>> START GIVEN TEXT
[RFC PATCH 3/7] vfio/pci: Support mmap() of a DMABUF

All of lore.kernel.org
 help / color / mirror / Atom feed

From: Matt Evans <mattev@meta.com>
To: Alex Williamson <alex@shazbot.org>,
	Leon Romanovsky <leon@kernel.org>,
	Jason Gunthorpe <jgg@nvidia.com>, Alex Mastro <amastro@fb.com>,
	Mahmoud Adam <mngyadam@amazon.de>,
	David Matlack <dmatlack@google.com>
Cc: "Björn Töpel" <bjorn@kernel.org>,
	"Sumit Semwal" <sumit.semwal@linaro.org>,
	"Christian König" <christian.koenig@amd.com>,
	"Kevin Tian" <kevin.tian@intel.com>,
	"Ankit Agrawal" <ankita@nvidia.com>,
	"Pranjal Shrivastava" <praan@google.com>,
	"Alistair Popple" <apopple@nvidia.com>,
	"Vivek Kasireddy" <vivek.kasireddy@intel.com>,
	linux-kernel@vger.kernel.org, linux-media@vger.kernel.org,
	dri-devel@lists.freedesktop.org, linaro-mm-sig@lists.linaro.org,
	kvm@vger.kernel.org
Subject: [RFC PATCH 3/7] vfio/pci: Support mmap() of a DMABUF
Date: Thu, 26 Feb 2026 12:21:59 -0800	[thread overview]
Message-ID: <20260226202211.929005-4-mattev@meta.com> (raw)
In-Reply-To: <20260226202211.929005-1-mattev@meta.com>

A VFIO DMABUF can export a subset of a BAR to userspace by fd; add
support for mmap() of this fd.  This provides another route for a
process to map BARs, except one where the process can only map a specific
subset of a BAR represented by the exported DMABUF.

mmap() support enables userspace driver designs that safely delegate
access to BAR sub-ranges to other client processes by sharing a DMABUF
fd, without having to share the (omnipotent) VFIO device fd with them.
>> END GIVEN TEXT
>> START ENTRIES SHOWN
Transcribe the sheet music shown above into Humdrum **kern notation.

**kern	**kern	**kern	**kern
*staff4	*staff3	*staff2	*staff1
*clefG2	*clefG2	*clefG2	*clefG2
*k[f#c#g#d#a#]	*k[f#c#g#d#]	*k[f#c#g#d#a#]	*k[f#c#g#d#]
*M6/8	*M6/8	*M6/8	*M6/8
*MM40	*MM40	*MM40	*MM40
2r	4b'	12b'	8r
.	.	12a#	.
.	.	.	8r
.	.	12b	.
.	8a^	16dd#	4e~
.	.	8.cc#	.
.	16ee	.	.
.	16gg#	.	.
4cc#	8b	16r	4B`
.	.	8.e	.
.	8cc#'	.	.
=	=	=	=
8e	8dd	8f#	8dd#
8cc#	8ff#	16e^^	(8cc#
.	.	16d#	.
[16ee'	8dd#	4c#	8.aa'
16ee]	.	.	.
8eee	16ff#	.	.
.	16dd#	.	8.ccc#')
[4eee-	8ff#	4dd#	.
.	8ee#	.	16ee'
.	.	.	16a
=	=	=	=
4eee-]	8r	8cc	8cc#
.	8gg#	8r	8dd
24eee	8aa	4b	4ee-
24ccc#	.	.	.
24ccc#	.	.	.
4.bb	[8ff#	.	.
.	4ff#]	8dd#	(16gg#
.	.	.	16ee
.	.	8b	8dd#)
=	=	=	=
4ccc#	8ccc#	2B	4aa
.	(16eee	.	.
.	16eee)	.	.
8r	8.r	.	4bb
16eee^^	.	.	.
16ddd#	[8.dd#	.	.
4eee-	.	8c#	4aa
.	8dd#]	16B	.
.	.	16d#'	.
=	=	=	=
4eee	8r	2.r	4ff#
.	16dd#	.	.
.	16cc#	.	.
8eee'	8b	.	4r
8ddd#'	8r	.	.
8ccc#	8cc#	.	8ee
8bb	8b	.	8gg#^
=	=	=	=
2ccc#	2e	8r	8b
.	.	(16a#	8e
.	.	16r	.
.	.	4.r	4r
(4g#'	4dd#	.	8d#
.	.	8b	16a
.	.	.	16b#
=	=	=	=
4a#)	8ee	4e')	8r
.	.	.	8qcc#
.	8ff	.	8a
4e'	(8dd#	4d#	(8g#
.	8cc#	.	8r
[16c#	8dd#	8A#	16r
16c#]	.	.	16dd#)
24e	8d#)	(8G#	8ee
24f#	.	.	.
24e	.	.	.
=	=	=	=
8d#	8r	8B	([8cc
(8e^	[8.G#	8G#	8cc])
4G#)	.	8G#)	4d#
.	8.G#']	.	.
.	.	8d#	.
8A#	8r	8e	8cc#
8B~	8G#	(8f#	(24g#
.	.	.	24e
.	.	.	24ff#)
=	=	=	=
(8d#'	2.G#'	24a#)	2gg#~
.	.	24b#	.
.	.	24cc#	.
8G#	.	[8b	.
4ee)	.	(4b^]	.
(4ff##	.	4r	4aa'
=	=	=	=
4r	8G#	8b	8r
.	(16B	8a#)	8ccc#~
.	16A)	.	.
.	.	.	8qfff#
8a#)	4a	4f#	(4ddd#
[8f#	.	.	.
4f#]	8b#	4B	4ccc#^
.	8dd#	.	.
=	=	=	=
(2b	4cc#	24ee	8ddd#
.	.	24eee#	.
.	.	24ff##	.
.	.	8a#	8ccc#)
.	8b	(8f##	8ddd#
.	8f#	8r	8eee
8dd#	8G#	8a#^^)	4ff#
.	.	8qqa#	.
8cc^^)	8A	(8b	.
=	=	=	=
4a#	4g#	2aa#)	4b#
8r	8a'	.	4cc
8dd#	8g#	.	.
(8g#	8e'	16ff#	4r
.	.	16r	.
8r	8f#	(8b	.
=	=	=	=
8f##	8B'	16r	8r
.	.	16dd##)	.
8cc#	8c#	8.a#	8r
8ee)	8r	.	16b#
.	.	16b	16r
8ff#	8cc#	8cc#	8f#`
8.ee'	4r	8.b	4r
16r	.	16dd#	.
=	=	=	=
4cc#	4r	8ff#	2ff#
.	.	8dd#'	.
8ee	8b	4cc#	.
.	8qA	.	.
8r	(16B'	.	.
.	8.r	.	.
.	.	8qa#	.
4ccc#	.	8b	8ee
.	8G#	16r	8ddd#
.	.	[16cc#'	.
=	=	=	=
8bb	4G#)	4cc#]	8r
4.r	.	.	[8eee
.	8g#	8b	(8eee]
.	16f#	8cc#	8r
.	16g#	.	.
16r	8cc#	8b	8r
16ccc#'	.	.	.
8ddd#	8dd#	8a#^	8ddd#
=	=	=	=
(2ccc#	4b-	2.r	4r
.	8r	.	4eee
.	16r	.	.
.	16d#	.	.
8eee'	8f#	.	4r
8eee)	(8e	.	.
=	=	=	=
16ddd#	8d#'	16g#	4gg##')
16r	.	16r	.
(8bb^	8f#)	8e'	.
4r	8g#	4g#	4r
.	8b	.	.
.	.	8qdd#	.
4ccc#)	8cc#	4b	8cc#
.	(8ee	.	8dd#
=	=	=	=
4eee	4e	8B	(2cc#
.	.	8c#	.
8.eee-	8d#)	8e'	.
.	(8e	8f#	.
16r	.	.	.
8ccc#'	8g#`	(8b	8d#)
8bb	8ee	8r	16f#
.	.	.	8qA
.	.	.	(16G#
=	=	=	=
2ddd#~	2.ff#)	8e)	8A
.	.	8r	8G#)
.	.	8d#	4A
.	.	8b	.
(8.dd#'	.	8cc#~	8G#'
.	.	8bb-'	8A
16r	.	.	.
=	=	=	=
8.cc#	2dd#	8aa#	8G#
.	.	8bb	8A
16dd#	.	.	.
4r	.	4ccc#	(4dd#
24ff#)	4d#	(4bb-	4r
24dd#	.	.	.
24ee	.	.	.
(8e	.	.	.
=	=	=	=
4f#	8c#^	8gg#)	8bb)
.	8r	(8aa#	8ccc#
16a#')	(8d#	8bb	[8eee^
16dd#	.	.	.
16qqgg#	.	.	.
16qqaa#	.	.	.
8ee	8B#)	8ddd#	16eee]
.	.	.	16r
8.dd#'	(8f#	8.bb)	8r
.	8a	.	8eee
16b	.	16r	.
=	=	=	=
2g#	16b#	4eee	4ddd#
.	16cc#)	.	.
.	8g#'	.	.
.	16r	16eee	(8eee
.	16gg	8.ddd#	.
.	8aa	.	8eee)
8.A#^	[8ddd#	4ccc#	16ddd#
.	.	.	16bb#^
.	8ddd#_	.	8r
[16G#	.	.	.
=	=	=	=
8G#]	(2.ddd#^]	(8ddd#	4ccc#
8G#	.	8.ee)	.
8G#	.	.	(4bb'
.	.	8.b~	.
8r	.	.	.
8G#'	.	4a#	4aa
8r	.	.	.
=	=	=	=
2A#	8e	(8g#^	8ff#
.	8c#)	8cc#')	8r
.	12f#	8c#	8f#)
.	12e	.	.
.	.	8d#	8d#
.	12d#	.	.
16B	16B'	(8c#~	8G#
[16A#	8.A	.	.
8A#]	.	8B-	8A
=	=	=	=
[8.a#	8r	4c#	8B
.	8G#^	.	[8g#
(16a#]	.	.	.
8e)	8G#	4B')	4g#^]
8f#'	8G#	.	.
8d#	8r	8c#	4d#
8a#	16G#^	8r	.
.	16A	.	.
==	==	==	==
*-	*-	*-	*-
>> END ENTRIES SHOWN
### EXERCISE A
Answer from the patch email:
(i) Who sent it?
(ii) On what date was it sent?
(iii) Which fd does mmap() support let userspace avoid sharing with other client processes?
### EXERCISE B
Rename "subset" to "portion" throughout the stretch of the patch email from "In-Reply-To: <20260226202211.929005-1-mattev@meta.com>" through "the exported DMABUF.", and write that stretch out.
Rely on the patch email alone; the data plays no part here.

### TASK SOLUTION A
(i) Matt Evans
(ii) Thu, 26 Feb 2026
(iii) The (omnipotent) VFIO device fd

### TASK SOLUTION B
In-Reply-To: <20260226202211.929005-1-mattev@meta.com>

A VFIO DMABUF can export a portion of a BAR to userspace by fd; add
support for mmap() of this fd.  This provides another route for a
process to map BARs, except one where the process can only map a specific
portion of a BAR represented by the exported DMABUF.